- TEXTABSCHNITT
Der Konzern übernimmt die Firma Visard vollständig und steigt zugleich als Minderheitsaktionär bei Mistral ein – mit Option auf eine Komplettübernahme bis 2030. Mistral ist ein Spin-off von Visard, spezialisiert auf hochpräzise Fassungen und Designentwicklungen im Premiumsegment.

Mit diesem Schritt baut Kering sein derzeit 14 Marken umfassendes Brillenportfolio gezielt aus. Das Ziel: Unabhängigkeit, Kontrolle über die gesamte Wertschöpfungskette – und ein schärferer Fokus auf Marge, Marke und Marktposition.

Angriff auf den Giganten: EssilorLuxottica

Der globale Brillenmarkt wird von einem Namen dominiert: EssilorLuxottica, dem französisch-italienischen Branchenriesen, der Marken wie Ray-Ban besitzt und für viele Luxuslabels als Lizenzproduzent fungiert. Genau hier setzt Kering an – und verfolgt eine Gegenstrategie: weg von Lizenzmodellen, hin zu Eigenfertigung.

Bereits 2014 hatte Kering mit der Gründung von Kering Eyewear begonnen, das Brillengeschäft konsequent zu internalisieren. Der Zukauf von Lindberg 2021 – einer dänischen High-End-Marke – war ein Signal.

Die Visard-Übernahme ist der nächste strategische Schritt: Kering will sich vom Marktführer lösen und eigene Produktionskapazitäten im Premiumsegment aufbauen. Und das mit italienischer Handwerkskunst.

Das Brillengeschäft ist für Kering längst mehr als Beiwerk – mit über 1 Mrd. € Umsatz 2024 wird Eyewear zum strategischen Wachstumsfeld im Portfolio.

Warum Brillen? Und warum gerade jetzt?

Brillen sind im Luxussegment ein unterschätztes Geschäftsfeld: Sie kombinieren hohe Markenwirkung mit stabilen Margen – und funktionieren saisonunabhängig. Die Nachfrage bleibt konstant, auch in wirtschaftlich unsicheren Zeiten. Gleichzeitig sind Brillen ein Einstiegspunkt in den Luxuskonsum: Eine Gucci-Sonnenbrille ist deutlich erschwinglicher als eine Tasche oder ein Mantel – und bringt doch die gleiche Markensichtbarkeit mit sich.

- DIE AUFGABE
Welche Jahreszahlen kommen im Text über Kerings Brillengeschäft vor? Nenne alle in der Reihenfolge ihres Auftretens. Die nachstehenden Zeilen spielen hierfür keine Rolle.

- DATENINHALT

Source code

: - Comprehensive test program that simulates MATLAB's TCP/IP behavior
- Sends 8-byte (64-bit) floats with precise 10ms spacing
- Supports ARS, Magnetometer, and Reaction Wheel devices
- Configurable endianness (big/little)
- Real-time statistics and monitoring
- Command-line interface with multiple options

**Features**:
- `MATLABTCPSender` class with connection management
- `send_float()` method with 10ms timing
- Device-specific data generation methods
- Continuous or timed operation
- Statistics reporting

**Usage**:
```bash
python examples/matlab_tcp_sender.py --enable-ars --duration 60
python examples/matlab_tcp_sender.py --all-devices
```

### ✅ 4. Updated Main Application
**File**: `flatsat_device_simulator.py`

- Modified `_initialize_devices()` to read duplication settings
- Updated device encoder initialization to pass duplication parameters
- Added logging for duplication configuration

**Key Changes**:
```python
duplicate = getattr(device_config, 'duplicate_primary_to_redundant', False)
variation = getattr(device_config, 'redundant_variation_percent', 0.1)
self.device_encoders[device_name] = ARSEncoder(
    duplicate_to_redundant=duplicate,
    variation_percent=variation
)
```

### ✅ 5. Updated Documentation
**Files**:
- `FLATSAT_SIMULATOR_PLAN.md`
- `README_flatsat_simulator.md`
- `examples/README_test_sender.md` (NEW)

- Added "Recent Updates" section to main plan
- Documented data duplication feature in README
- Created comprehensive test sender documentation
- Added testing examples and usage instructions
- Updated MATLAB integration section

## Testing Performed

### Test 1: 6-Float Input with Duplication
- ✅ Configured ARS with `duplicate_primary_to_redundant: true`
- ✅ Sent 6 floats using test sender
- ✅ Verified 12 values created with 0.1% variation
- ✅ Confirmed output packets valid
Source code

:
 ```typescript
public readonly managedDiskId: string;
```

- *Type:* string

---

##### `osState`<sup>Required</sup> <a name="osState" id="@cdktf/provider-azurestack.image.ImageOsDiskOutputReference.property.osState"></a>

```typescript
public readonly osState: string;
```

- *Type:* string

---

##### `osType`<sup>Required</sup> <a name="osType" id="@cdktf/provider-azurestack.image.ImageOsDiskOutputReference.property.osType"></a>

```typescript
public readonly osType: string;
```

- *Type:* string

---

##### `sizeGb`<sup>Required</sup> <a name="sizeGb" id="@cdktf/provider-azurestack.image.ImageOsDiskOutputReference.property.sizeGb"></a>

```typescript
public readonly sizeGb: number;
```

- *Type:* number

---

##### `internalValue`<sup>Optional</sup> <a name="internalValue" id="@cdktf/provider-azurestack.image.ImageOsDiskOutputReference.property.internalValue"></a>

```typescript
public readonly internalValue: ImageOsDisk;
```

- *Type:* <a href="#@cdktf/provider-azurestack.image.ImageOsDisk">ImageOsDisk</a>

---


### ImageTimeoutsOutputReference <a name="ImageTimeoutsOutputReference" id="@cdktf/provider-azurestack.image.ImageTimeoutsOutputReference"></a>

- LÖSUNG
2030, 2014, 2021, 2024